Nay, it is not for us to decide Archie’s gender, nor even Archie’s name although, to tell the truth, Archie looks a little butch to me and might just go with it. I will avoid cheap references to seafood’s distinctive scent and “lesbian potpourri.” Yes, I shall avoid all such references, for lo I am way classy.

 And so is Archie, for they have declared him/her to be a work of art. Ah, we are as of one mind in this.

“We contacted Damien Hirst‘s group after seeing their animals preserved in formalin,” explained Mr Ablett.

Beauty, eh?

Archie in Tank

inklings

Blog posts featuring Giant Squid are precisely half as good for hits as Stephen Hawking singing. Okay, live and learn. Strange that the squid fanbase has a hard time getting online, given all the Worldcom cables just lying all over the ocean floor. C’mon invertebrates, give it up for raincoaster!

One more reason to go to London

For some, it’s the British Museum. For some, Buckingham Palace.

For me, it’s this

It is one of the most mysterious animals on the planet – no one knows how it moves, where it lives, what it eats or how it reproduces. And now members of the public can see one for themselves.

Yesterday the most complete giant squid ever found was put on display at the Natural History Museum’s Darwin Centre in London.

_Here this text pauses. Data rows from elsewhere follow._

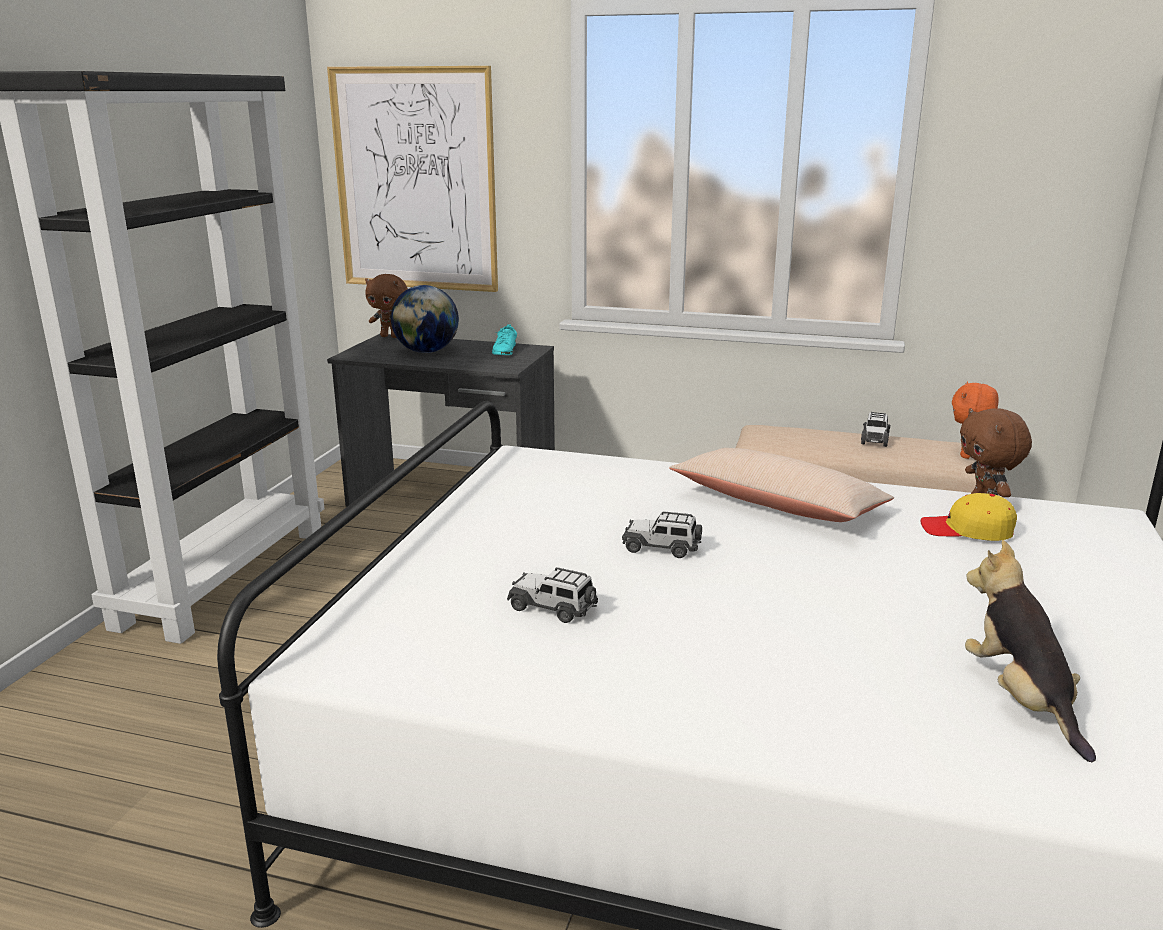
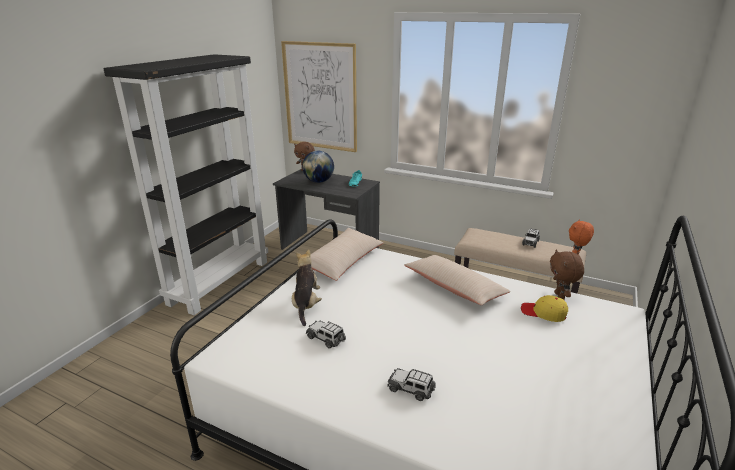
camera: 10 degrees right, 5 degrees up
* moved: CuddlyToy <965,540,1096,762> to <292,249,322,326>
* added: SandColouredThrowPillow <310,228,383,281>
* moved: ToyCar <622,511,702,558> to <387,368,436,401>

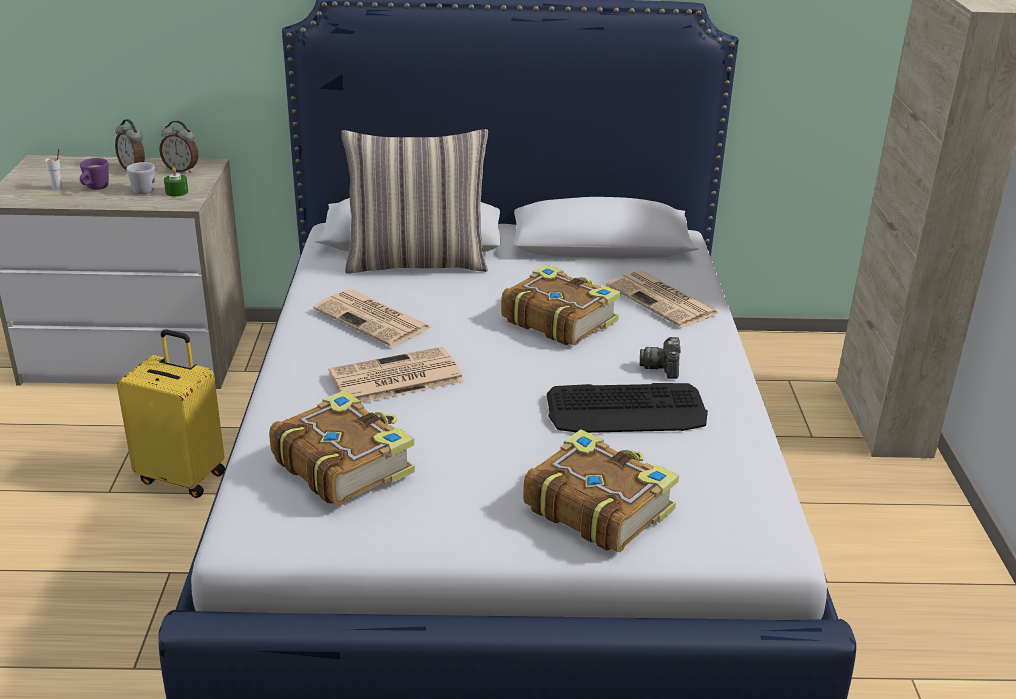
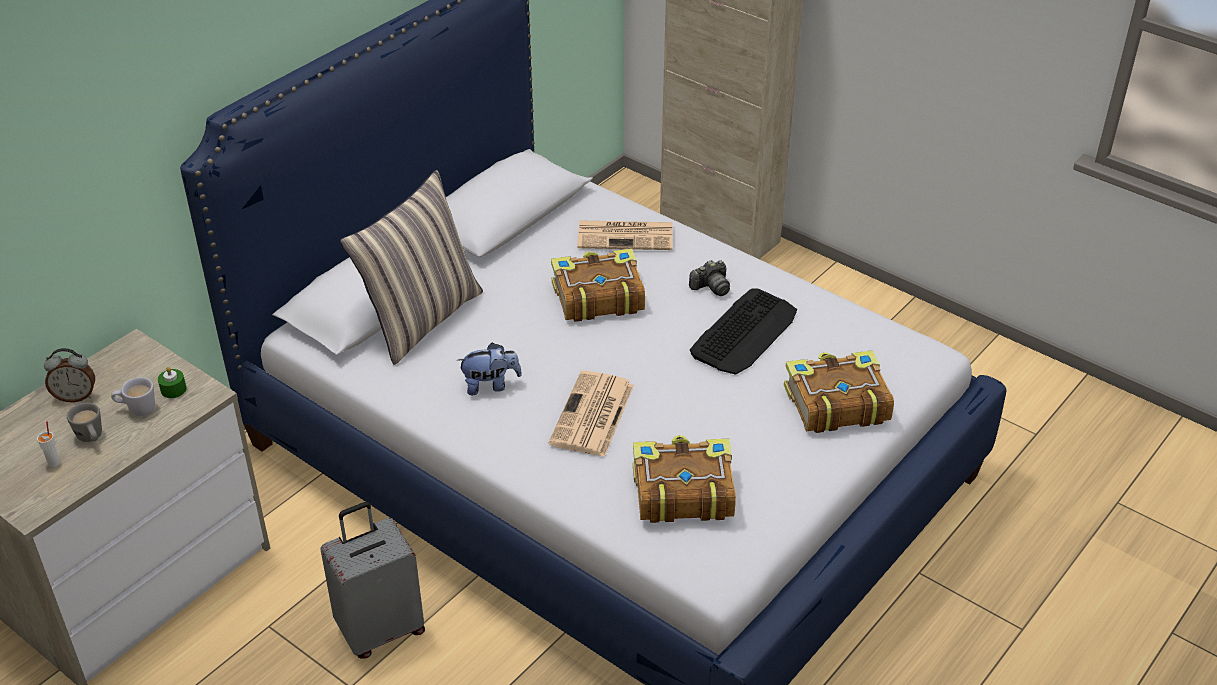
camera: 50 degrees left, 10 degrees up
* recoloured: PurpleTeaMug <80,158,109,190> to GrayTeaMug <67,403,102,442>
* recoloured: YellowColouredSuitcase <117,329,225,498> to GraySuitcase <320,502,425,659>
* replaced: Newspaper <313,289,431,347> to CuddlyToy <458,342,522,395>
* turned: StillCamera <640,337,681,379> = <689,260,730,296> 75 degrees counterclockwise
* removed: AlarmClock <159,121,199,173>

Ain’t nuthin like the world’s largest serving of calamari to get me checking airfare.

Giant Squid Antique

Calamari Dancey

And strikey, and killey and eatey. But most of all, Giant Squid (note meek and respectful capitalization, any giant squid who may be reading this) kick assy!

I don’t know why I am so fascinated by these critters, but there is nothing that starts my day better than a hot cup of coffee and a paper on Giant Squid from the Royal Society, particularly if it includes, as this one does, the word “cloning.”

Kewl.

Giant Squid 

 

Here, we show the first wild images of a giant squid in its natural environment. Recovery of a severed tentacle confirmed both identification and scale of the squid (greater than 8m). Architeuthis appears to be a much more active predator than previously suspected, using its elongate feeding tentacles to strike and tangle prey.
Extraction, amplification, cloning and sequencing methods follow Carlini & Graves (1999) and Kano & Kase (2004).
The recovered section of tentacle was still functioning, with the large suckers of the tentacle club repeatedly gripping the boat deck and any offered fingers (figure 3f)…The longest giant squid on record was 18m total length (Clarke 1969).